Assignment 1:
Could you retype the passage of the thread on verifying documents with hashes from "We live in a" to "like in theory.", word for word?

Supplied text:
»»

Application of CID hash for verifying documents

I’m a newbie, so forgive me if this question is irrelevant. I have an idea for something I can use IPFS for.

The company I work for creates documents that bad guys might want to alter and pass off as authentic. So I was thinking we could have a file authentication tool on our website that would verify whether the file in question was an authentic, unaltered file produced by our company.

I was thinking that we could have a page kind of like the “File CID Verifier” on Pinata ( Pinata | Effortless IPFS File Management ). The person could upload the file to the tool, the tool would create a hash, search our database of documents we have done to see whether that hash exists. (The tool only creates a hash; it does not upload the file to the IPFS network.) If it finds that hash in our database, it would tell the visitor that the file is authentic. If the hash doesn’t exist, it would tell them that the file may not be authentic.

A few questions:
1st, is this a good idea? or am I just reinventing the wheel for some solution that is already out there?
2nd, is this doable with IPFS technology? Or should I be looking for some other technology to do this with?
3rd, anybody out there think they can do this? Are you interested in talking about it further?

We do so much better now.
We live in a world where cryptography exists.

1st, is this a good idea? or am I just reinventing the wheel for some solution that is already out there?

Yes it is, that would work, that actually a very well known problem.

So your solution is pretty good however is has an issue, you need to be online for checks to happen plus you as the company can remove entries from the database, both things that other actors wouldn’t like in theory.

The other way to do it is with a signature.
Instead of having a database of hashes, your company holds a private key that it uses to encrypt hashes of correct files producing “signatures”.
Then when someone wants to check a file authenticity, they take their tool, hash the file, decrypt the signature with your public key and check that both results match, if they do that mean the file is correct.

Other parties usually like that more because they only have to download the public key once from you and then can do all checks offline themself, that avoids downtime (a simple http server cluster easly hits 100% uptime while a database of hashes that more likely to hit ~99%) and if they have a LOT of files to check, they are not bound by your database speed, they can just use more servers and parallelize. It’s also best privacy wise because with the database you can know which person is checking which files while the signature you can only know that once person download your public key, you don’t know how much files they check nor which one.
However you as the company might dislike the signature as if you get hacked and private key is leaked you can’t remove bad signatures, you basically need to start over with a new key set.

For example on how the signature works you can open Index of /debian-cd/current/amd64/iso-cd
There is 3 types of files :

  • *.iso, thoses ones contains the actual data.
  • SHA{256,512}SUMS contains the hashes of thoses files.
  • and *.sign which are signatures of the hash files.

2nd, is this doable with IPFS technology?

Yes you can but there is no real reason to do so.
IPFS don’t just hash files, it make a lot of work to make them shareable in the network.
Basically IPFS cuts your files into 256Kib chunks (we call them leaves), then it creates metablocks (we call them “Roots”) that contain the list of all blocks to download, and if thoses roots gets above 256Kib too it create roots that list other roots until you get to a single block listing all original chunks and the hash of that block is the CID.
If you only care about the hash part just hash the file, the chunking part of IPFS is only usefull because we are sending chunks over the network, this allows us to download different chunks from multiple nodes at the same time.

««

(Collected data)
»»

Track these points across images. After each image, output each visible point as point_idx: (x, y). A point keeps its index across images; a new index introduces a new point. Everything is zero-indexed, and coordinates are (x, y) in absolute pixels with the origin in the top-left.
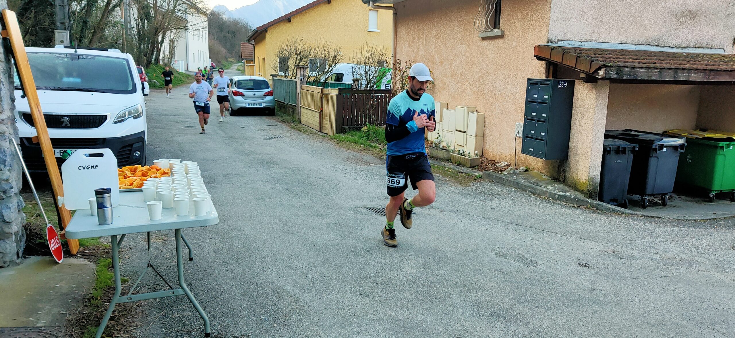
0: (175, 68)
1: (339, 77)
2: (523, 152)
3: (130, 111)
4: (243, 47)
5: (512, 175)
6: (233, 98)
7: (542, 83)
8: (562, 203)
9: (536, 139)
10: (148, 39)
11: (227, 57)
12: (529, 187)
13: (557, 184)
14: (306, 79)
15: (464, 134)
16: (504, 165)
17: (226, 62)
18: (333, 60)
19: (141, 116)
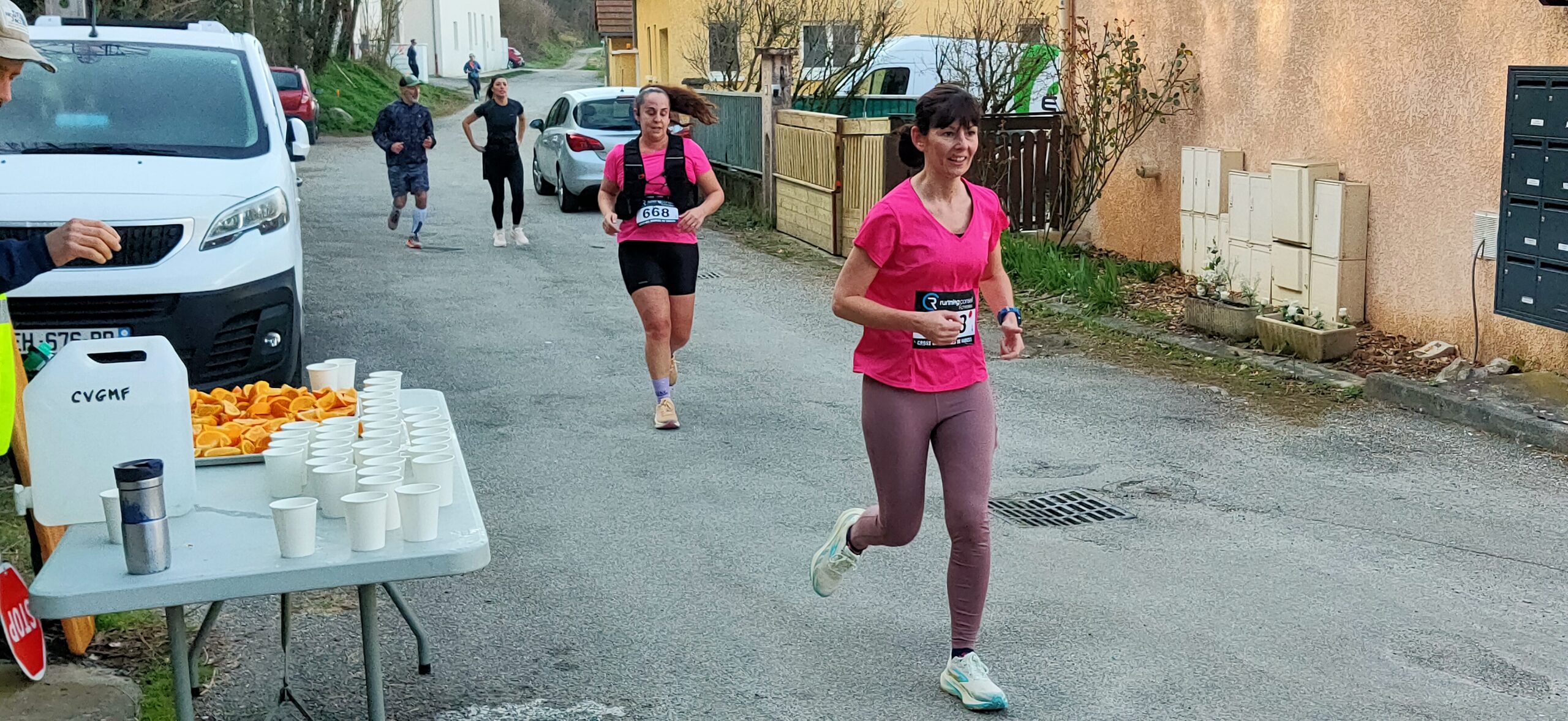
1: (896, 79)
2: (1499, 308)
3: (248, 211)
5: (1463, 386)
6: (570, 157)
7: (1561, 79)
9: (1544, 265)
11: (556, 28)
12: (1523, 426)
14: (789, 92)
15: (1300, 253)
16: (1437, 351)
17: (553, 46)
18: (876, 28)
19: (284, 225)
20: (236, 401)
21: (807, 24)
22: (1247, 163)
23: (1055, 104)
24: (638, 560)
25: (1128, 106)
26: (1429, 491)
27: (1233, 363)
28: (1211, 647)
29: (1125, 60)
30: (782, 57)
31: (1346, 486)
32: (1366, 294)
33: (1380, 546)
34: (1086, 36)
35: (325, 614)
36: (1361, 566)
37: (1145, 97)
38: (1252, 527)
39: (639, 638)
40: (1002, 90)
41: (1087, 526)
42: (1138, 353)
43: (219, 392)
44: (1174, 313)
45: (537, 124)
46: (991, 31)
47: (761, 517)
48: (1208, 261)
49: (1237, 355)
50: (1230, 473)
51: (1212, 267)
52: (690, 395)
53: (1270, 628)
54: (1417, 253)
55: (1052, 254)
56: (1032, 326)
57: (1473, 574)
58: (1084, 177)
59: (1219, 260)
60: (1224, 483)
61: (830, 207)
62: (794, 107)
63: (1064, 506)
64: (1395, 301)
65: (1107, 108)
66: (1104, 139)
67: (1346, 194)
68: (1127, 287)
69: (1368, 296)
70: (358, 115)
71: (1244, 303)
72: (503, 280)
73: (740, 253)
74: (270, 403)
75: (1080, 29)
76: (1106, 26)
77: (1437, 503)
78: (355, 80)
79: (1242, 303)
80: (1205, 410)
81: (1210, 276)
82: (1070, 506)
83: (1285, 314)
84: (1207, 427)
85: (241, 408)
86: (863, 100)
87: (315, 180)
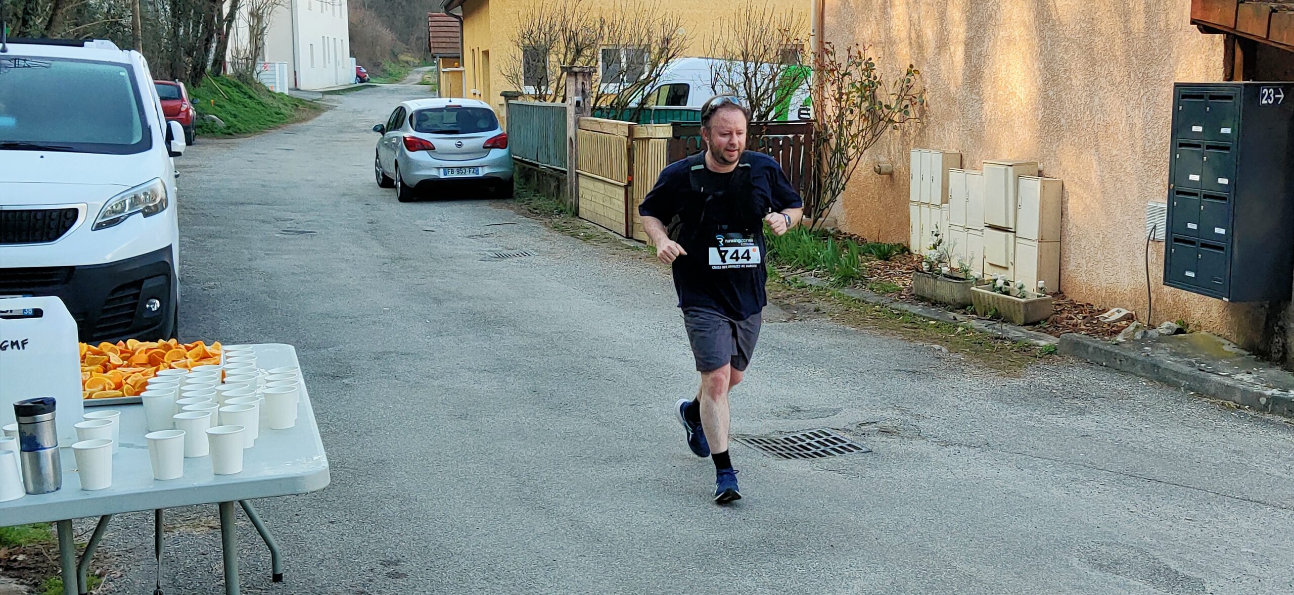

««

Assignment 2:
Can you echo the entire listing above line for line, leaving out the pictures?

Exercise result 1:
We live in a world where cryptography exists.

1st, is this a good idea? or am I just reinventing the wheel for some solution that is already out there?

Yes it is, that would work, that actually a very well known problem.

So your solution is pretty good however is has an issue, you need to be online for checks to happen plus you as the company can remove entries from the database, both things that other actors wouldn’t like in theory.

Exercise result 2:
Track these points across images. After each image, output each visible point as point_idx: (x, y). A point keeps its index across images; a new index introduces a new point. Everything is zero-indexed, and coordinates are (x, y) in absolute pixels with the origin in the top-left.
0: (175, 68)
1: (339, 77)
2: (523, 152)
3: (130, 111)
4: (243, 47)
5: (512, 175)
6: (233, 98)
7: (542, 83)
8: (562, 203)
9: (536, 139)
10: (148, 39)
11: (227, 57)
12: (529, 187)
13: (557, 184)
14: (306, 79)
15: (464, 134)
16: (504, 165)
17: (226, 62)
18: (333, 60)
19: (141, 116)
1: (896, 79)
2: (1499, 308)
3: (248, 211)
5: (1463, 386)
6: (570, 157)
7: (1561, 79)
9: (1544, 265)
11: (556, 28)
12: (1523, 426)
14: (789, 92)
15: (1300, 253)
16: (1437, 351)
17: (553, 46)
18: (876, 28)
19: (284, 225)
20: (236, 401)
21: (807, 24)
22: (1247, 163)
23: (1055, 104)
24: (638, 560)
25: (1128, 106)
26: (1429, 491)
27: (1233, 363)
28: (1211, 647)
29: (1125, 60)
30: (782, 57)
31: (1346, 486)
32: (1366, 294)
33: (1380, 546)
34: (1086, 36)
35: (325, 614)
36: (1361, 566)
37: (1145, 97)
38: (1252, 527)
39: (639, 638)
40: (1002, 90)
41: (1087, 526)
42: (1138, 353)
43: (219, 392)
44: (1174, 313)
45: (537, 124)
46: (991, 31)
47: (761, 517)
48: (1208, 261)
49: (1237, 355)
50: (1230, 473)
51: (1212, 267)
52: (690, 395)
53: (1270, 628)
54: (1417, 253)
55: (1052, 254)
56: (1032, 326)
57: (1473, 574)
58: (1084, 177)
59: (1219, 260)
60: (1224, 483)
61: (830, 207)
62: (794, 107)
63: (1064, 506)
64: (1395, 301)
65: (1107, 108)
66: (1104, 139)
67: (1346, 194)
68: (1127, 287)
69: (1368, 296)
70: (358, 115)
71: (1244, 303)
72: (503, 280)
73: (740, 253)
74: (270, 403)
75: (1080, 29)
76: (1106, 26)
77: (1437, 503)
78: (355, 80)
79: (1242, 303)
80: (1205, 410)
81: (1210, 276)
82: (1070, 506)
83: (1285, 314)
84: (1207, 427)
85: (241, 408)
86: (863, 100)
87: (315, 180)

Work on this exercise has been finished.